# The rain in spain



## lainsy (Sep 7, 2008)

hi ya all .. time is drawing close to our big huge move and we all got mixed emotions  ... just wonted to no how the weather is doing in murcia is it raining still and is it warm .. cheers guys just dont no what stuff to pack as for the essentials shorts or jeans n jumpers ..


----------



## Pasanada (Feb 5, 2008)

Rain is forecast for the next few days but that could change......pack some woolies as the nights are cool now. In the sun, it's still reaching 25c plus.

Good luck!


----------



## lainsy (Sep 7, 2008)

Pasanada said:


> Rain is forecast for the next few days but that could change......pack some woolies as the nights are cool now. In the sun, it's still reaching 25c plus.
> 
> Good luck!


hi passanda thanks for that hun


----------



## Pasanada (Feb 5, 2008)

Bring your brollies too...........no, forget that, the rain we've had here will ruin them! My water butt is now overflowing.......it's been a wild one today!!!


----------



## Stravinsky (Aug 12, 2007)

Up here in CB its been very bad, and a couple were killed up near Valencia in floods. We had a thunder storm last night that lasted 6 or 7 hours with the loudest thunder I have ever heard


----------



## Pasanada (Feb 5, 2008)

There were a British mother and her daughter killed in the floods yesterday, are you referring to them, Stravinsky?

It's still bad here, high winds and an all day threat by the big black clouds to dump more rain on us! Can't wait for it to pass!


----------



## SunnySpain (Jul 30, 2008)

Pasanada said:


> It's still bad here, high winds and an all day threat by the big black clouds to dump more rain on us! Can't wait for it to pass!

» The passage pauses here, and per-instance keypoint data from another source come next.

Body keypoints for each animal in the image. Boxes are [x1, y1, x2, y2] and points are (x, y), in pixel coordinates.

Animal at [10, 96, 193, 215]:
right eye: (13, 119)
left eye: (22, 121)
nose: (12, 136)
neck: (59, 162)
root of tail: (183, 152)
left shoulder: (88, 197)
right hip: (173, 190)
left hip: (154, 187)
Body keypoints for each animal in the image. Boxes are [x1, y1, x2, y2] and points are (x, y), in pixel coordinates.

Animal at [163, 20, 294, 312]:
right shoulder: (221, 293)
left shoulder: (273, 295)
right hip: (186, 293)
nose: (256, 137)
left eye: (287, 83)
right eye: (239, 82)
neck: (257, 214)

Its been lovely and sunny here, a perfect day for a bit of fly fishing - lol


----------



## lainsy (Sep 7, 2008)

hi guys o my lordy seems like the weather in england is better than spain at the mo . its been lovely here . hows the weather there now are you all still battling with the wind and rain .. im sorry to hear about the mother an daughter in the floods thats terrible .. heard it on the news today very sad ..


----------



## jojo (Sep 20, 2007)

lainsy said:


> hi guys o my lordy seems like the weather in england is better than spain at the mo . its been lovely here . hows the weather there now are you all still battling with the wind and rain .. im sorry to hear about the mother an daughter in the floods thats terrible .. heard it on the news today very sad ..

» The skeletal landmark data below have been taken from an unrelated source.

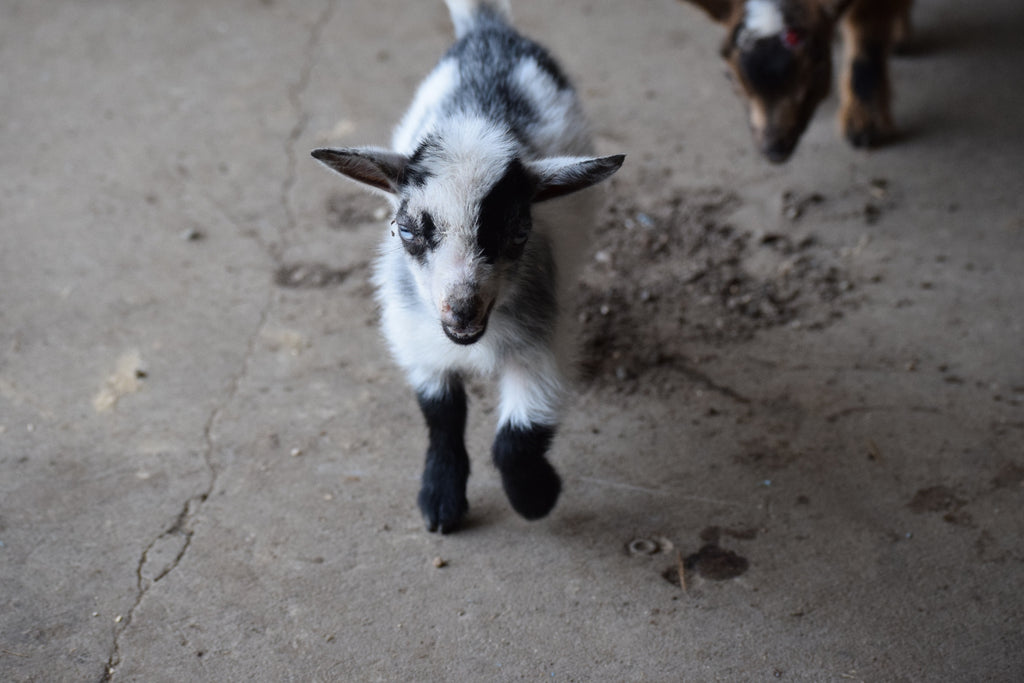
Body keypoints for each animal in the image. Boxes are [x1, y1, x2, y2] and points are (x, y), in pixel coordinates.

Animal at [312, 0, 624, 533]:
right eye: (407, 230)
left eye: (518, 230)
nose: (461, 311)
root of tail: (489, 29)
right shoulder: (415, 333)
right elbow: (441, 414)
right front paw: (439, 499)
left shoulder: (542, 341)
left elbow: (518, 434)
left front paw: (534, 497)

The weather is better here, today was hazy sun and it is still hot 27c, tee shirt and shorts weather, its chilly at night 17c jumpers, cardies and long trousers. I guess its like a summer should be in the UK.

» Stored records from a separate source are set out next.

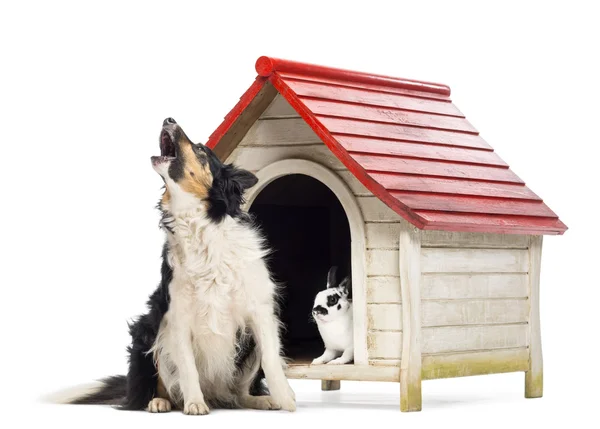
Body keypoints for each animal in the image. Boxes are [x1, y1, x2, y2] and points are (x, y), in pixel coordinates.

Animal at [62, 118, 296, 412]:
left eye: (201, 149)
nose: (169, 119)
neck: (198, 225)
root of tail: (216, 393)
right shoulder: (176, 317)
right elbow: (187, 367)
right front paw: (194, 403)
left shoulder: (259, 309)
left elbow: (271, 359)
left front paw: (285, 398)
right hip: (148, 330)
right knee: (158, 384)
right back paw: (160, 401)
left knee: (239, 392)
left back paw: (261, 400)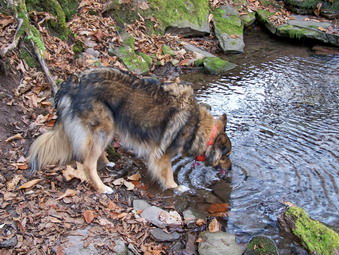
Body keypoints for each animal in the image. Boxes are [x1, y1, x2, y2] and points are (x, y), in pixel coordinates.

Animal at [29, 67, 232, 193]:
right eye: (226, 156)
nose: (230, 169)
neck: (197, 124)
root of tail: (75, 84)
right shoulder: (163, 156)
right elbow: (168, 174)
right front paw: (176, 187)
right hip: (105, 128)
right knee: (88, 164)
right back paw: (102, 188)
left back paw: (107, 162)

That said, the forecast for Spain over the next week is rain!!! - well it is for my area! 

But its not cold, just chilly at night

Jo


----------



## Pasanada (Feb 5, 2008)

I returned to Blighty last night......counting down the days when I return to Spain! LOL


----------



## jojo (Sep 20, 2007)

Pasanada said:


> I returned to Blighty last night......counting down the days when I return to Spain! LOL



Well you had a nice stay in spain then. It rained all the time you were here!! We had more rain and storms today, its cleared up a bit now, but it isnt that warm

Jo


----------



## Pasanada (Feb 5, 2008)

jojo said:


> Well you had a nice stay in spain then. It rained all the time you were here!! We had more rain and storms today, its cleared up a bit now, but it isnt that warm
> 
> Jo


I enjoyed about 5 days out of 21 of sunshine.....but at least it's till warm, the coffee is the best and everyone still smiles! I've been back in Blighty for just over 12 hours......enough said! LOL


----------



## Davidakky (Oct 14, 2008)

SunnySpain said:


> Its been lovely and sunny here, a perfect day for a bit of fly fishing - lol


Where do you go fly fishing?

I am on the Costa del Sol and the rain has been banging down...cars had to stop at one stage as visibility was down to 20m!!!

P'd down all morning and in the mid 20's this afternoon...lets hope the reservoirs fill up!!


----------